(Sketch of Eigenhoff windmill and village, East Reserve, Manitoba, 1877 - notice the Canadian flag on the far left)

How is Canada Day different for someone born in this country compared to someone who moves here? Canada officially became a country on July 1st, 1867 and on Monday Canada will turn 146 years old.

Roland Sawatzky, Curator at Mennonite Heritage Village in Steinbach feels Canada Day has different significance depending on how long you've lived here.

"When you're born into the country and you're a fifth generation Canadian, I think it has a very different meaning from when you are a recent immigrant and you are starting life in a country that welcomes you," says Sawatzky. He adds someone who moves to Canada has an emotional attachment and may even then portray more patriotism.

For Mennonites, they've been recognizing Canada Day for almost as long as there have been Canada Days to celebrate. Sawatzky says the first Mennonites moved to southern Manitoba in August, 1874. He notes the scene in Russia was rapidly changing in the 1860's and early 1870's. Sawatzky says government was pushing for Russian citizens, including colonists to take part in military service and was also instituting a Russian public school system.

"The Mennonites had issues with both of these things because their education was taken out of their control and also of course the military service was against their religious beliefs," says Sawatzky.

So, a group of Canadian delegates visited Russia with hopes of trying to convince the Mennonites to settle in Manitoba. But Sawatzky says the Russian government caught wind of this and tried to persuade them otherwise.

"There were fifty-five thousand Mennonites," says Sawatzky. "They considered them very good settlers and productive citizens and they didn't want them all to leave so they made some concessions right away on the military service and said alright you can do alternative service in the forestry." Sawatzky says that was enough to convince about two-thirds of the Mennonites to stay.

But for those still interested in leaving, they sent a group of delegates to Manitoba to check out the land. "Their experiences weren't entirely positive," chuckles Sawatzky. He says the first stop was a tour of Winnipeg, which struck them as a small city, containing only about five thousand people.

Next, they hit the East Reserve around Steinbach and found a lot of mosquitoes. "It was very marshy and this wasn't they figured a nice place to farm," adds Sawatzky.
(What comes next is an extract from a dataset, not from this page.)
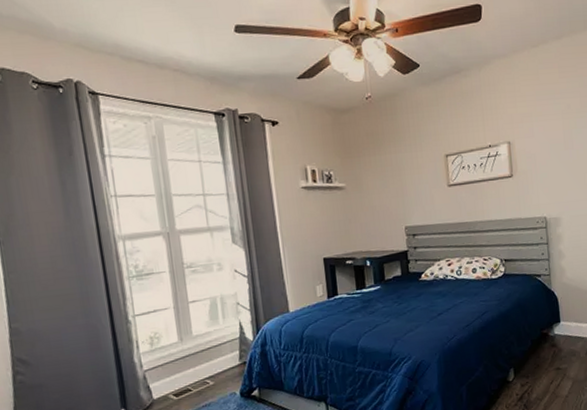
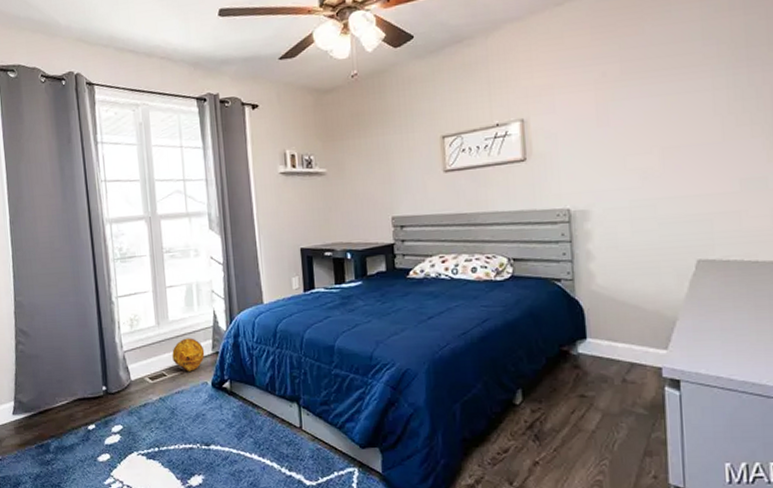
basketball: none [197,350,232,384] -> present [172,338,205,372]

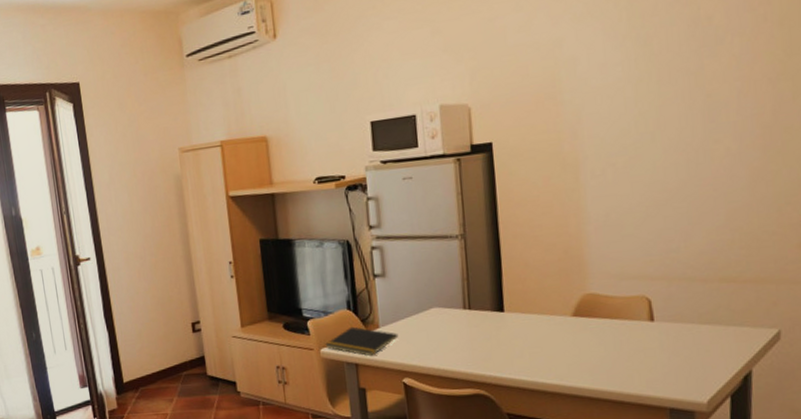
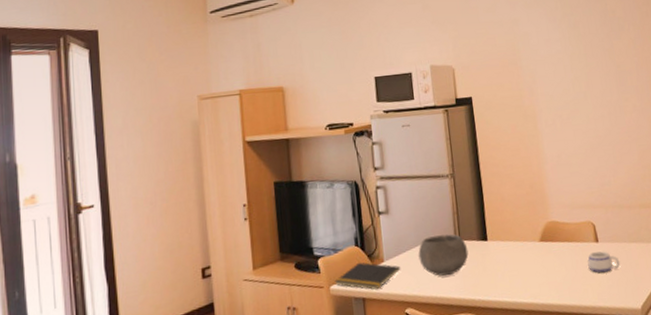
bowl: none [419,302,480,348] -> present [418,234,469,276]
mug: none [636,331,683,358] -> present [587,251,620,273]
Following that, Sawatzky says they headed west of the Red River but the driver of one of their wagons got into an argument with a group of Metis men who scared them into staying in a hotel overnight. "Their host protected the Mennonites with a revolver and a knife standing by the door all night."

Sawatzky says because their experience wasn't entirely positive, many Mennonites decided to settle in the United States. Of the seventeen thousand Mennonites that left Russia, ten thousand settled around Kansas, Nebraska and Minnesota while the rest came to Manitoba.

The Mennonites that came here didn't come with much, according to Sawatzky. He says they sold much of what they had in Russia in order to gain capital. "Certainly they brought clothing and tools with them and their favourite dinnerware and special china and stuff, gifts from the past," he says. But heavy furniture and implements will have been left behind. Because the Mennonites came with little, Sawatzky says they headed straight for Winnipeg when they arrived, which set off a short lived economic boom in 1874-75.

The trip from Russia to Manitoba took about six weeks, says Sawatzky. He notes when the Mennonites first arrived, they weren't here alone. Sawatzky says Scottish Clearspring settlers had come a few years earlier while Metis and French settlers had already been here for decades.

Mennonite Heritage Village will be celebrating Canada Day on Monday with free admission.